Les drapeaux et la violence
Le drapeau du FLNKS est entaché de violence. Celle des événements de 1984 à 1988. Mais comme le note Rock Wamytan, pratiquement toutes les communautés et tous les drapeaux se sont forgés dans la violence. C’était le cas de l’emblème tricolore lors de la Révolution française. C’était aussi le cas du drapeau bleu blanc rouge dans les regards kanak, quand la France a colonisé la Calédonie, déplacé des populations et maté des révoltes.

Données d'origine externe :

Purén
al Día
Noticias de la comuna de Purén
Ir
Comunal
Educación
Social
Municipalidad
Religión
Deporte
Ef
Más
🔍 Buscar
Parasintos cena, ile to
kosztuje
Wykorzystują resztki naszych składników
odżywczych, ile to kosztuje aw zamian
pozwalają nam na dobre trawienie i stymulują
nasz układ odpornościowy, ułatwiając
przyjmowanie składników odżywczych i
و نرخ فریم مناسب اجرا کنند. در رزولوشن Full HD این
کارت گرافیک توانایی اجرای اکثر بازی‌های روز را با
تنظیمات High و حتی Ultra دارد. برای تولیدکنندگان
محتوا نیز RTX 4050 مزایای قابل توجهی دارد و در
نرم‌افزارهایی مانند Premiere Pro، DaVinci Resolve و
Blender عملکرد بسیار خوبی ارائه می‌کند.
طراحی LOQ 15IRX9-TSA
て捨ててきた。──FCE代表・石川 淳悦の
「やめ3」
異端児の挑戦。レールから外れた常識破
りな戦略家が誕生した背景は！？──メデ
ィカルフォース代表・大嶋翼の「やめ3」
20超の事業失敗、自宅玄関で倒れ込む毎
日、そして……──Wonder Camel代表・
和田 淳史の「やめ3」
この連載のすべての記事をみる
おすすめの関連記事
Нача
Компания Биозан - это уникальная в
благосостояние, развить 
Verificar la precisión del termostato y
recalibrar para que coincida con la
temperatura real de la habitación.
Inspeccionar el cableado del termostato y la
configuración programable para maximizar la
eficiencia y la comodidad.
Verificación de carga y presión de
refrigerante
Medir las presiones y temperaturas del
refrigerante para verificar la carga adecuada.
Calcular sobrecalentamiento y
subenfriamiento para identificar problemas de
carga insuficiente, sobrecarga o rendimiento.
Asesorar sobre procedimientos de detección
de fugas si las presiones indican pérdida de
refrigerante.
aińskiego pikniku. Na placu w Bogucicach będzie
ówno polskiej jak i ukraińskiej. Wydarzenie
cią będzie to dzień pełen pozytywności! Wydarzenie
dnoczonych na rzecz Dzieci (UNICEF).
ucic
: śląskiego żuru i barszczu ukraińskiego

Première apparition officielle
Pendant plus d’un siècle (environ 130 ans), le monde kanak a vécu sous l’ombre du drapeau tricolore sans arborer de signe identitaire propre, autre que ceux des clans et des chefferies. C’est en 1983 que Jean-Marie Tjibaou a lancé la réflexion sur un drapeau qui allait symboliser le combat du front indépendantiste pour la reconnaissance du peuple kanak et la décolonisation. Le drapeau FLNKS a été acté lors du congrès constitutif du front, les 22, 23 et 24 septembre 1984. Il a été présenté la même année par Eloi Machoro et Yeiwéiné Yeiweiné à Georges Lemoine, secrétaire d’État à l’Outre-Mer du gouvernement socialiste de Pierre Mauroy. A l’époque, la flèche faîtière n’avait pas sa forme définitive et était de couleur rouge.
Le drapeau FLNKS
Il composé de trois bandes horizontales : vert, rouge et bleu. Le vert symbolise la terre, les ancêtres, la richesse du sol et l’espoir. Le rouge évoque le sang versé dans la lutte pour l’unité du peuple kanak et l’aspiration socialiste. Le bleu symbolise le ciel et l’océan Pacifique, et la souveraineté mélanésienne dans cette région. Au centre, un rond jaune symbolise le soleil. Et, silhouette noire au milieu de l’astre, le sommet d’une case, une flèche faîtière et sa toutoute. La flèche faîtière représente le chef de clan et illustre l’organisation clanique et coutumière de la société kanak. La signification de cet emblème a été formulée la première fois par Jean-Marie Tjibaou.